Como era habitual en la época, el elenco está trufado de buenos secundarios: la composición de Kellaway como Nick es muy buena (aunque alejada del original) y la presencia de Hume Cronyn como el Abogado defensor también tiene su importancia, no en vano ambos actores sabían lo que hacían y ello redunda, en definitiva, en mejorar el conjunto, que deja, tantos años después, una sensación de haberse quedado un poco a medio camino, guardando las formas en exceso, faltando un poco del excelente ritmo narrativo de la novela: es curioso, porque la pieza de Garnett se limita a un metraje más contenido y sin embargo tiene una sensación de lentitud en el desarrollo de una trama que finaliza con una moralina semejante a la de la novela pero sin la sensación de que todo se ha producido por la fatalidad como contrapeso al apasionamiento de los protagonistas, añadiendo los guionistas unas frases alusivas al título que acaban por sonar artificiosas.
La falta de tensión de esta película no le resta valor en conjunto pero sí la aleja de la consideración de cine negro en mi particular aprecio de la circunstancia de la fatalidad ominosa como requisito indispensable y aquí uno acaba teniendo la sensación de la mala suerte, pero no de un destino maldito.

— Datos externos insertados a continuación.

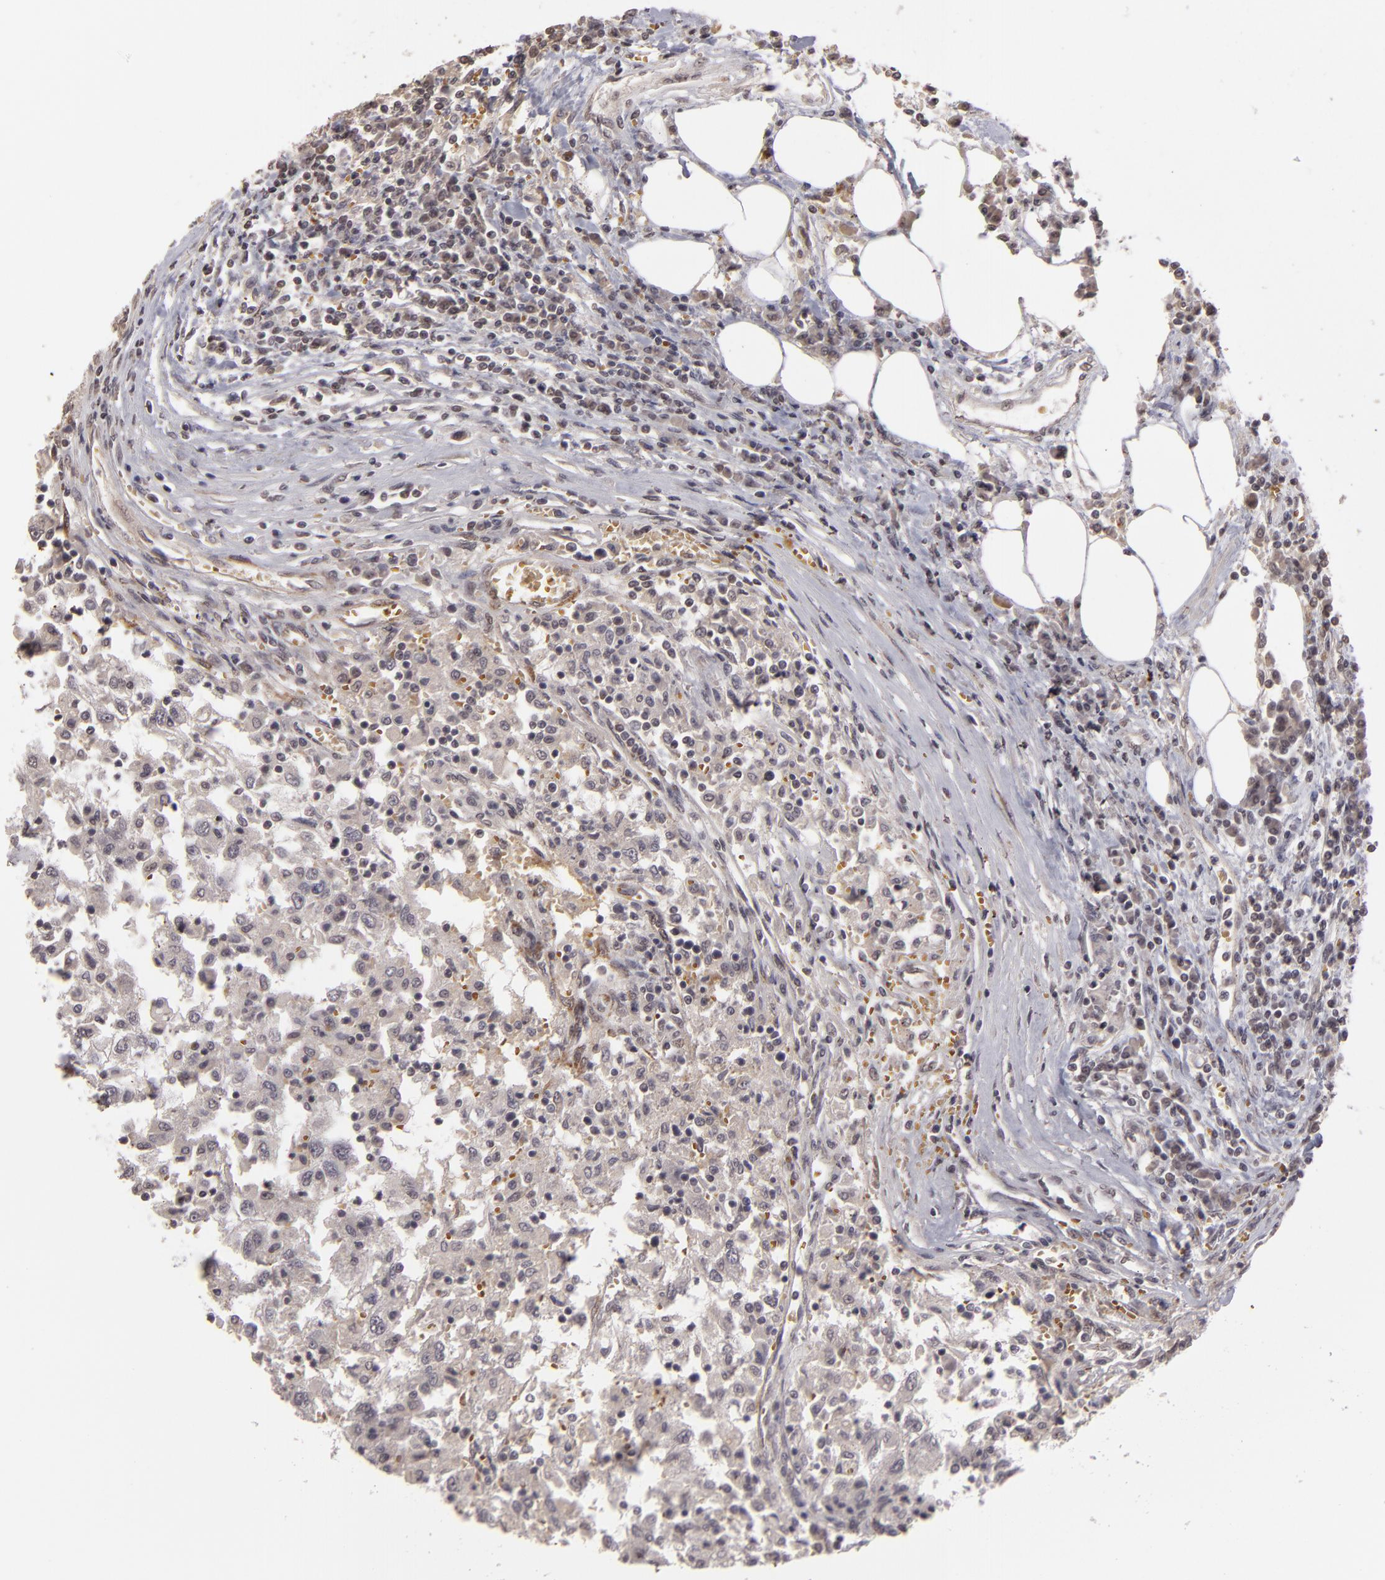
{"staining": {"intensity": "negative", "quantity": "none", "location": "none"}, "tissue": "renal cancer", "cell_type": "Tumor cells", "image_type": "cancer", "snomed": [{"axis": "morphology", "description": "Normal tissue, NOS"}, {"axis": "morphology", "description": "Adenocarcinoma, NOS"}, {"axis": "topography", "description": "Kidney"}], "caption": "DAB (3,3'-diaminobenzidine) immunohistochemical staining of human renal adenocarcinoma demonstrates no significant expression in tumor cells.", "gene": "DFFA", "patient": {"sex": "male", "age": 71}}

Aún así, imperdible muestra de un cine bien hecho, apoyado en un guión trabajado teniendo en el horizonte la línea censora marcada y unos actores que saben transmitir pasiones, dudas y renuencias con claridad, sin que haya en realidad ningún personaje que consiga la empatía necesaria para ponerse a su lado, aunque, eso sí: ¡que guapa está la Turner!